A reader of the local column "John Kelly's Washington" complains that the issuance of those little store loyalty cards has got out of hand, (a point with which I'm sure few of us would disagree) and suggests that the answer would be to develop a single card that would "do it all," register our purchases in every place we went.
In fact, this technology already exists, so it may not be so difficult to achieve, if we really want it.
Do we? As Kelly points out, the real purpose of the cards is to gather information about your buying habits, your favorite brands, the frequency of your purchases, and such, so that they can sell to you more successfully. Many consider this an invasion of privacy, and might find the combination of such data from many stores on one card even worse, regardless of whether the data is controlled by different chips and supposedly remains compartmented. (I predict it wouldn't; if individual stores couldn't access it all, the makers of the cards and the card readers certainly could.)
I'm not much concerned about privacy in this situation, but I do think it's essentially unfair for retailers to use the cards to discriminate against those who don't have them. In most stores with such cards, you don't get the "sale" price unless you have a card. Yet stores still publish those big ads, touting those low prices on milk, toilet paper, or ice cream; and those ads are intended to draw in all customers, not only those who already regularly shop at that outlet. In fact, I'd argue the sale ads are more aimed at drawing in a new customer than an old one.

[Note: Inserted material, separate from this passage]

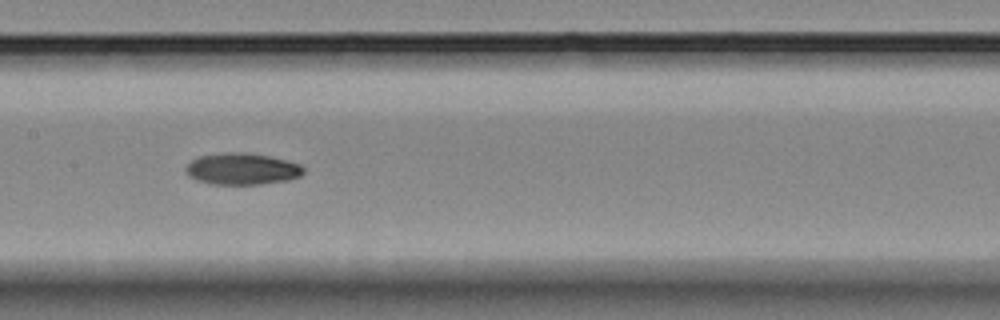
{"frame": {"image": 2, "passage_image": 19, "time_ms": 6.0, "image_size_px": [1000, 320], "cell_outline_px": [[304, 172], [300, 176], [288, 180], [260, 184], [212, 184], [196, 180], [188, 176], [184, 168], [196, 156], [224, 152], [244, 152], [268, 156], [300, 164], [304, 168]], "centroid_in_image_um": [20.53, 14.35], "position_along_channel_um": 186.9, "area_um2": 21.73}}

With that in mind, it seems about the only way around the proliferation of these annoying cards is grass-roots revolt. Check out without the card; go to the store manager afterward to complain about not getting the discount; and if he/she isn't prepared to rebate, insist on a full refund of your purchase, and go to another store. A manager who has to deal with 100 or more people a day this way is going to realize very quickly that he can't afford the time; he'll find a better way. If there's a sale price, everyone should get it.